Task brief
Take the line containing "Catherine registered ARK" as the first and the last line of the records below as the end, and please set down only what lies between them exactly, both ends included.
Data supplied Block Start
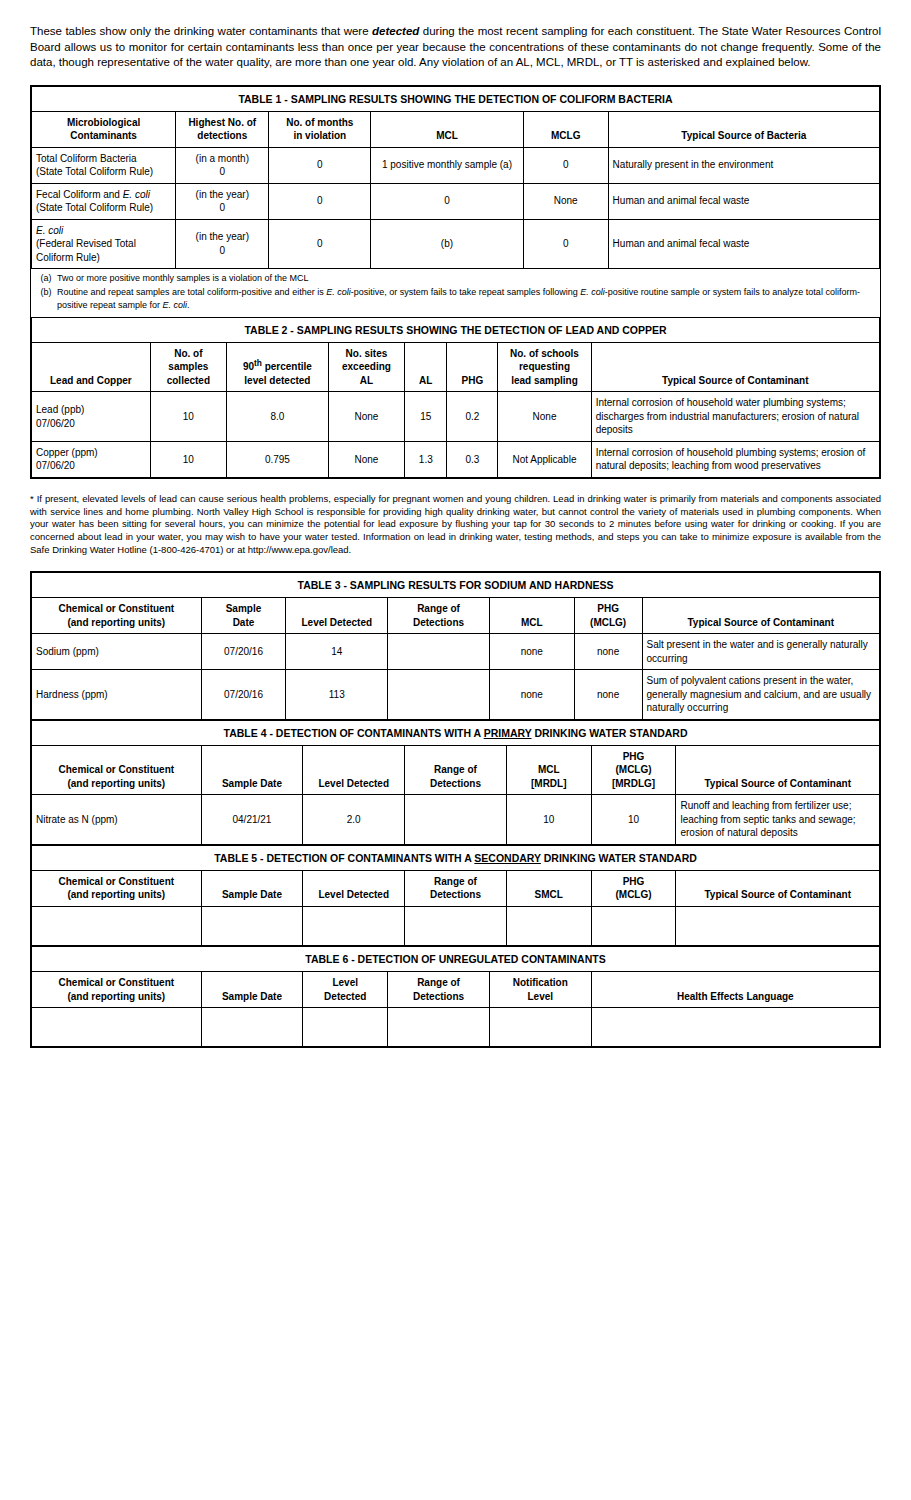These tables show only the drinking water contaminants that were detected during the most recent sampling for each constituent. The State Water Resources Control Board allows us to monitor for certain contaminants less than once per year because the concentrations of these contaminants do not change frequently. Some of the data, though representative of the water quality, are more than one year old. Any violation of an AL, MCL, MRDL, or TT is asterisked and explained below.
TABLE 1 - SAMPLING RESULTS SHOWING THE DETECTION OF COLIFORM BACTERIA
| Microbiological Contaminants | Highest No. of detections | No. of months in violation | MCL | MCLG | Typical Source of Bacteria |
| --- | --- | --- | --- | --- | --- |
| Total Coliform Bacteria (State Total Coliform Rule) | (in a month) 0 | 0 | 1 positive monthly sample (a) | 0 | Naturally present in the environment |
| Fecal Coliform and E. coli (State Total Coliform Rule) | (in the year) 0 | 0 | 0 | None | Human and animal fecal waste |
| E. coli (Federal Revised Total Coliform Rule) | (in the year) 0 | 0 | (b) | 0 | Human and animal fecal waste |
(a) Two or more positive monthly samples is a violation of the MCL
(b) Routine and repeat samples are total coliform-positive and either is E. coli-positive, or system fails to take repeat samples following E. coli-positive routine sample or system fails to analyze total coliform-positive repeat sample for E. coli.
TABLE 2 - SAMPLING RESULTS SHOWING THE DETECTION OF LEAD AND COPPER
| Lead and Copper | No. of samples collected | 90 th percentile level detected | No. sites exceeding AL | AL | PHG | No. of schools requesting lead sampling | Typical Source of Contaminant |
| --- | --- | --- | --- | --- | --- | --- | --- |
| Lead (ppb) 07/06/20 | 10 | 8.0 | None | 15 | 0.2 | None | Internal corrosion of household water plumbing systems; discharges from industrial manufacturers; erosion of natural deposits |
| Copper (ppm) 07/06/20 | 10 | 0.795 | None | 1.3 | 0.3 | Not Applicable | Internal corrosion of household plumbing systems; erosion of natural deposits; leaching from wood preservatives |
* If present, elevated levels of lead can cause serious health problems, especially for pregnant women and young children. Lead in drinking water is primarily from materials and components associated with service lines and home plumbing. North Valley High School is responsible for providing high quality drinking water, but cannot control the variety of materials used in plumbing components. When your water has been sitting for several hours, you can minimize the potential for lead exposure by flushing your tap for 30 seconds to 2 minutes before using water for drinking or cooking. If you are concerned about lead in your water, you may wish to have your water tested. Information on lead in drinking water, testing methods, and steps you can take to minimize exposure is available from the Safe Drinking Water Hotline (1-800-426-4701) or at http://www.epa.gov/lead.
TABLE 3 - SAMPLING RESULTS FOR SODIUM AND HARDNESS
| Chemical or Constituent (and reporting units) | Sample Date | Level Detected | Range of Detections | MCL | PHG (MCLG) | Typical Source of Contaminant |
| --- | --- | --- | --- | --- | --- | --- |
| Sodium (ppm) | 07/20/16 | 14 | | none | none | Salt present in the water and is generally naturally occurring |
| Hardness (ppm) | 07/20/16 | 113 | | none | none | Sum of polyvalent cations present in the water, generally magnesium and calcium, and are usually naturally occurring |
TABLE 4 - DETECTION OF CONTAMINANTS WITH A PRIMARY DRINKING WATER STANDARD
| Chemical or Constituent (and reporting units) | Sample Date | Level Detected | Range of Detections | MCL [MRDL] | PHG (MCLG) [MRDLG] | Typical Source of Contaminant |
| --- | --- | --- | --- | --- | --- | --- |
| Nitrate as N (ppm) | 04/21/21 | 2.0 | | 10 | 10 | Runoff and leaching from fertilizer use; leaching from septic tanks and sewage; erosion of natural deposits |
TABLE 5 - DETECTION OF CONTAMINANTS WITH A SECONDARY DRINKING WATER STANDARD
| Chemical or Constituent (and reporting units) | Sample Date | Level Detected | Range of Detections | SMCL | PHG (MCLG) | Typical Source of Contaminant |
| --- | --- | --- | --- | --- | --- | --- |
TABLE 6 - DETECTION OF UNREGULATED CONTAMINANTS
| Chemical or Constituent (and reporting units) | Sample Date | Level Detected | Range of Detections | Notification Level | Health Effects Language |
| --- | --- | --- | --- | --- | --- |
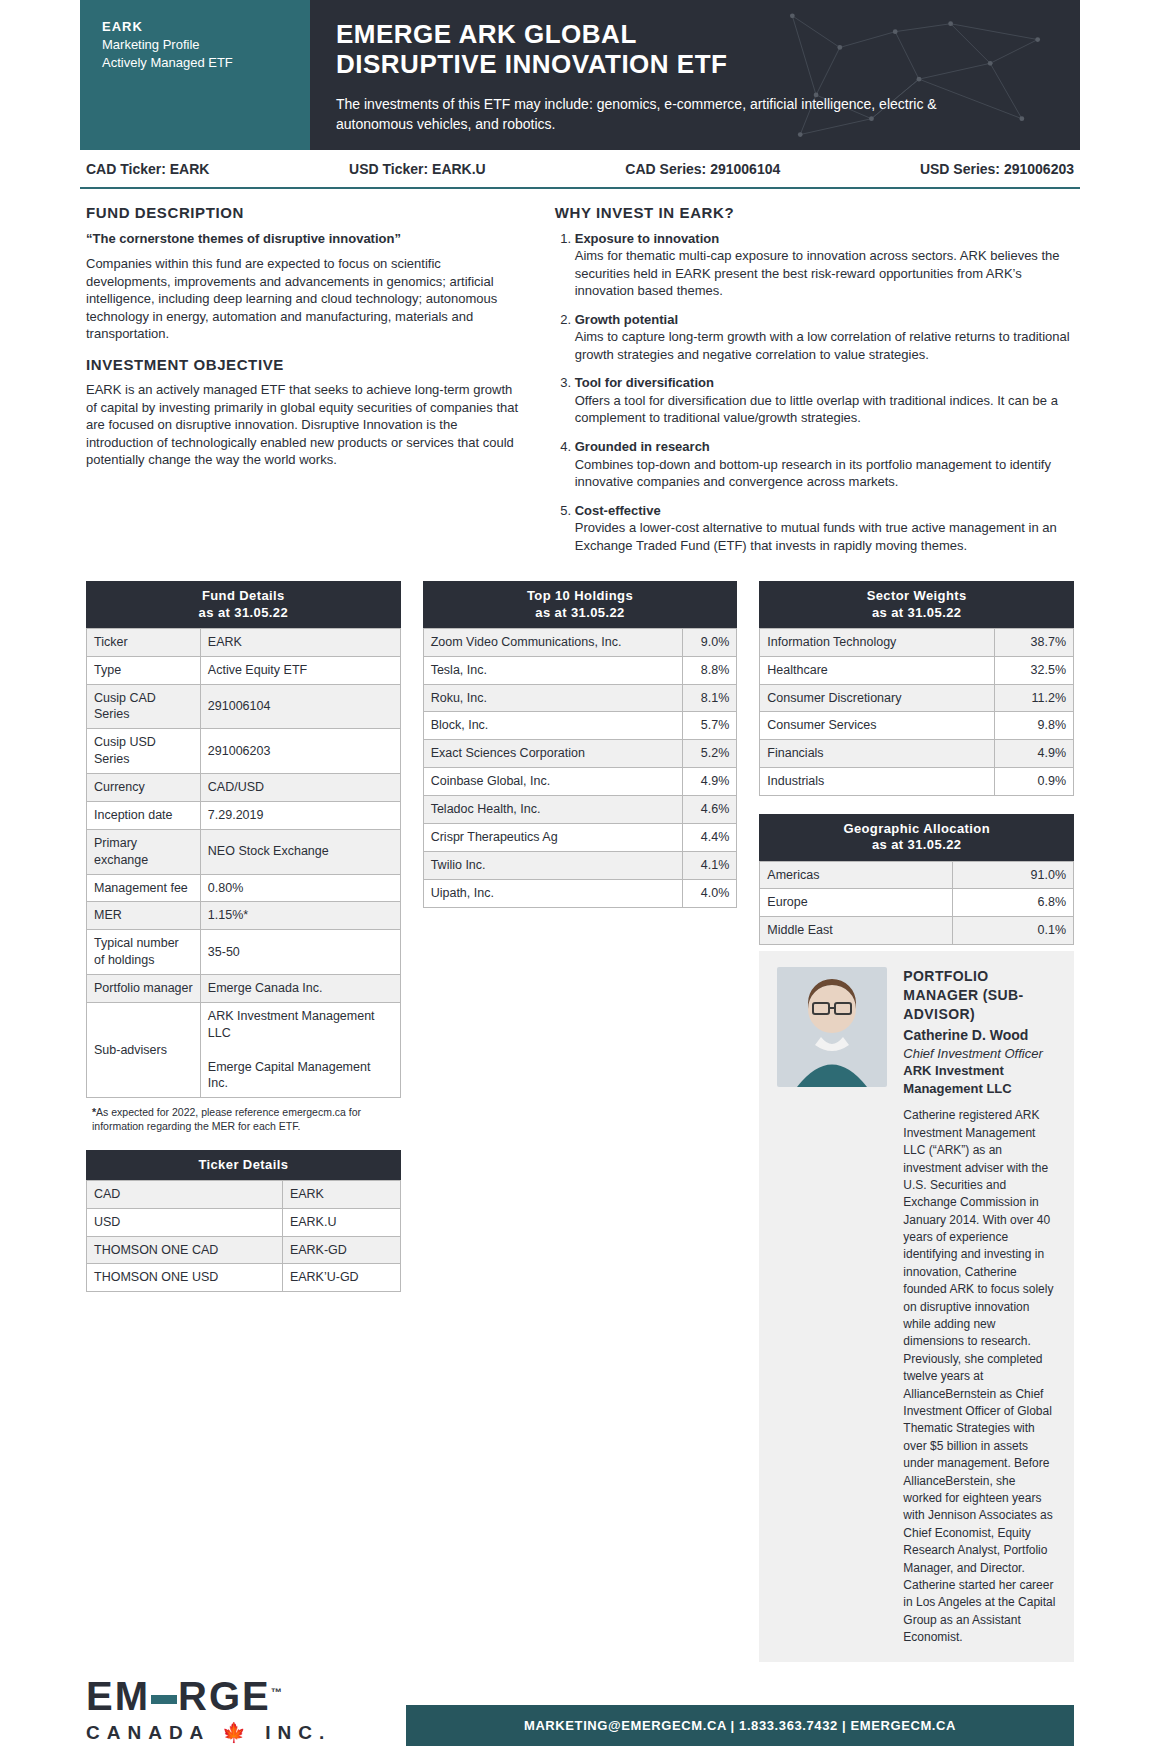EARK
Marketing Profile
Actively Managed ETF
Emerge ARK Global
Disruptive Innovation ETF
The investments of this ETF may include: genomics, e-commerce, artificial intelligence, electric & autonomous vehicles, and robotics.
CAD Ticker: EARK USD Ticker: EARK.U CAD Series: 291006104 USD Series: 291006203
Fund Description
“The cornerstone themes of disruptive innovation”
Companies within this fund are expected to focus on scientific developments, improvements and advancements in genomics; artificial intelligence, including deep learning and cloud technology; autonomous technology in energy, automation and manufacturing, materials and transportation.
Investment Objective
EARK is an actively managed ETF that seeks to achieve long-term growth of capital by investing primarily in global equity securities of companies that are focused on disruptive innovation. Disruptive Innovation is the introduction of technologically enabled new products or services that could potentially change the way the world works.
Why Invest in EARK?
Exposure to innovation Aims for thematic multi-cap exposure to innovation across sectors. ARK believes the securities held in EARK present the best risk-reward opportunities from ARK’s innovation based themes.
Growth potential Aims to capture long-term growth with a low correlation of relative returns to traditional growth strategies and negative correlation to value strategies.
Tool for diversification Offers a tool for diversification due to little overlap with traditional indices. It can be a complement to traditional value/growth strategies.
Grounded in research Combines top-down and bottom-up research in its portfolio management to identify innovative companies and convergence across markets.
Cost-effective Provides a lower-cost alternative to mutual funds with true active management in an Exchange Traded Fund (ETF) that invests in rapidly moving themes.
Fund Details as at 31.05.22
| Ticker | EARK |
| Type | Active Equity ETF |
| Cusip CAD Series | 291006104 |
| Cusip USD Series | 291006203 |
| Currency | CAD/USD |
| Inception date | 7.29.2019 |
| Primary exchange | NEO Stock Exchange |
| Management fee | 0.80% |
| MER | 1.15%* |
| Typical number of holdings | 35-50 |
| Portfolio manager | Emerge Canada Inc. |
| Sub-advisers | ARK Investment Management LLC Emerge Capital Management Inc. |
*As expected for 2022, please reference emergecm.ca for information regarding the MER for each ETF.
Ticker Details
| CAD | EARK |
| USD | EARK.U |
| THOMSON ONE CAD | EARK-GD |
| THOMSON ONE USD | EARK’U-GD |
Top 10 Holdings as at 31.05.22
| Zoom Video Communications, Inc. | 9.0% |
| Tesla, Inc. | 8.8% |
| Roku, Inc. | 8.1% |
| Block, Inc. | 5.7% |
| Exact Sciences Corporation | 5.2% |
| Coinbase Global, Inc. | 4.9% |
| Teladoc Health, Inc. | 4.6% |
| Crispr Therapeutics Ag | 4.4% |
| Twilio Inc. | 4.1% |
| Uipath, Inc. | 4.0% |
Sector Weights as at 31.05.22
| Information Technology | 38.7% |
| Healthcare | 32.5% |
| Consumer Discretionary | 11.2% |
| Consumer Services | 9.8% |
| Financials | 4.9% |
| Industrials | 0.9% |
Geographic Allocation as at 31.05.22
| Americas | 91.0% |
| Europe | 6.8% |
| Middle East | 0.1% |
Portfolio Manager (Sub-Advisor)
Catherine D. Wood
Chief Investment Officer
ARK Investment Management LLC
Catherine registered ARK Investment Management LLC (“ARK”) as an investment adviser with the U.S. Securities and Exchange Commission in January 2014. With over 40 years of experience identifying and investing in innovation, Catherine founded ARK to focus solely on disruptive innovation while adding new dimensions to research. Previously, she completed twelve years at AllianceBernstein as Chief Investment Officer of Global Thematic Strategies with over $5 billion in assets under management. Before AllianceBerstein, she worked for eighteen years with Jennison Associates as Chief Economist, Equity Research Analyst, Portfolio Manager, and Director. Catherine started her career in Los Angeles at the Capital Group as an Assistant Economist.
EM RGE™
CANADA 🍁 INC.
MARKETING@EMERGECM.CA | 1.833.363.7432 | EMERGECM.CA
Data supplied Block End
Problem solution
Catherine registered ARK Investment Management LLC (“ARK”) as an investment adviser with the U.S. Securities and Exchange Commission in January 2014. With over 40 years of experience identifying and investing in innovation, Catherine founded ARK to focus solely on disruptive innovation while adding new dimensions to research. Previously, she completed twelve years at AllianceBernstein as Chief Investment Officer of Global Thematic Strategies with over $5 billion in assets under management. Before AllianceBerstein, she worked for eighteen years with Jennison Associates as Chief Economist, Equity Research Analyst, Portfolio Manager, and Director. Catherine started her career in Los Angeles at the Capital Group as an Assistant Economist.
EM RGE™
CANADA 🍁 INC.
MARKETING@EMERGECM.CA | 1.833.363.7432 | EMERGECM.CA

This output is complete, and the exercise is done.